Zweitens arbeiten wir daran, Impact zu skalieren und Bewusstsein zu fördern. Genau hier ist www.watersaving.com ein zentraler Baustein: Wir bauen die Plattform als globalen Knowledge Hub der Neoperl Gruppe weiter aus, mit kompaktem Wissen, konkreten Tipps, Hintergründen und Tools rund um den verantwortungsvollen Umgang mit Trinkwasser. Unser Anspruch ist, Hürden abzubauen und Wassersparen als positives, unkompliziertes Thema zu etablieren – ohne Zeigefinger, dafür mit messbarem Nutzen im Alltag.

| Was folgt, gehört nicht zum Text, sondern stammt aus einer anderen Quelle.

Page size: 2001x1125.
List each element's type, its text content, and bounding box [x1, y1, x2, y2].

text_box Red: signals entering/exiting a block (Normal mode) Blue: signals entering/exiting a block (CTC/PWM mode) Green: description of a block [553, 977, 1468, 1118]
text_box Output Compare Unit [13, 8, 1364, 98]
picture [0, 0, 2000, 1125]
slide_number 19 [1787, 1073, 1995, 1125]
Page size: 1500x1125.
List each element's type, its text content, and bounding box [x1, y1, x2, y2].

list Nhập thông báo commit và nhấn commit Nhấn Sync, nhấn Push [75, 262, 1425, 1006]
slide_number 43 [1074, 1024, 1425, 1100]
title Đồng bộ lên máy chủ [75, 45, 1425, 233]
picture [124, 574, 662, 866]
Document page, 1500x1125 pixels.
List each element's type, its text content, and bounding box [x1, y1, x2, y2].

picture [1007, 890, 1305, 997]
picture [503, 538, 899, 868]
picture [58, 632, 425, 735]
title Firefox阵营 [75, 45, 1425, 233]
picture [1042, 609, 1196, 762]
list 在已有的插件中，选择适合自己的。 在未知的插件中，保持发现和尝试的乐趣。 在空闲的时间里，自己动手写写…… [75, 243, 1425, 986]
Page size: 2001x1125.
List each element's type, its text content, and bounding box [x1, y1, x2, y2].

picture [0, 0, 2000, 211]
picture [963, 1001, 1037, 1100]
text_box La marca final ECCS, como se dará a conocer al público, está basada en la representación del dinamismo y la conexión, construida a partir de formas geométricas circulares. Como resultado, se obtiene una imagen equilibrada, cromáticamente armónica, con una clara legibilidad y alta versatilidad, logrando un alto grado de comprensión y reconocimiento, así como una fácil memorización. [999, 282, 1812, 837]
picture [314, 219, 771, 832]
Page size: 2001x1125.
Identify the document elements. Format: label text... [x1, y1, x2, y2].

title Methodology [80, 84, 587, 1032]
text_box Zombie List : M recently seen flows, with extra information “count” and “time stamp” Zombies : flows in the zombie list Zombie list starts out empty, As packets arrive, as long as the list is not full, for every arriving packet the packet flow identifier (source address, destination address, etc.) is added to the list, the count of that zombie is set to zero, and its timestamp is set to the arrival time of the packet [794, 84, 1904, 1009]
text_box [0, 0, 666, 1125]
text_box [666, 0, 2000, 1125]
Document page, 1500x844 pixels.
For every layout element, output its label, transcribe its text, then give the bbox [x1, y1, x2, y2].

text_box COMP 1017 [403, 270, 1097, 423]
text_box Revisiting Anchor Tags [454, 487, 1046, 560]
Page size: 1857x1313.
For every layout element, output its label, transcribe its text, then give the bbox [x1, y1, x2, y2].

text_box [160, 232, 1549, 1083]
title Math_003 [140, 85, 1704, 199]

Drittens wollen wir die Rahmenbedingungen mitgestalten, die Wassereffizienz in die Breite bringen – etwa über Austausch in Brancheninitiativen, Normen/Standards und regulatorische Entwicklungen, wo immer es sinnvoll ist. Denn damit effiziente Lösungen nicht nur verfügbar sind, sondern auch zum Standard werden, braucht es neben Technologie und Information auch klare, wirksame Leitplanken.

Bild: NEOPERL
Fazit: So hilft NEOPERL beim Wasser- und Energiesparen
NEOPERL zeigt, dass Ressourcenschonung nicht kompliziert sein muss. Mit durchdachten Strahl- und Mengenreglern können Haushalte ihren Wasserverbrauch deutlich senken und gleichzeitig Energie sparen. Ergänzt durch langfristige Umweltziele, internationale Standards und kontinuierliche Innovationsarbeit verfolgt das Unternehmen einen klaren Ansatz: Wassereffizienz soll einfach, wirksam und für möglichst viele Menschen zugänglich sein.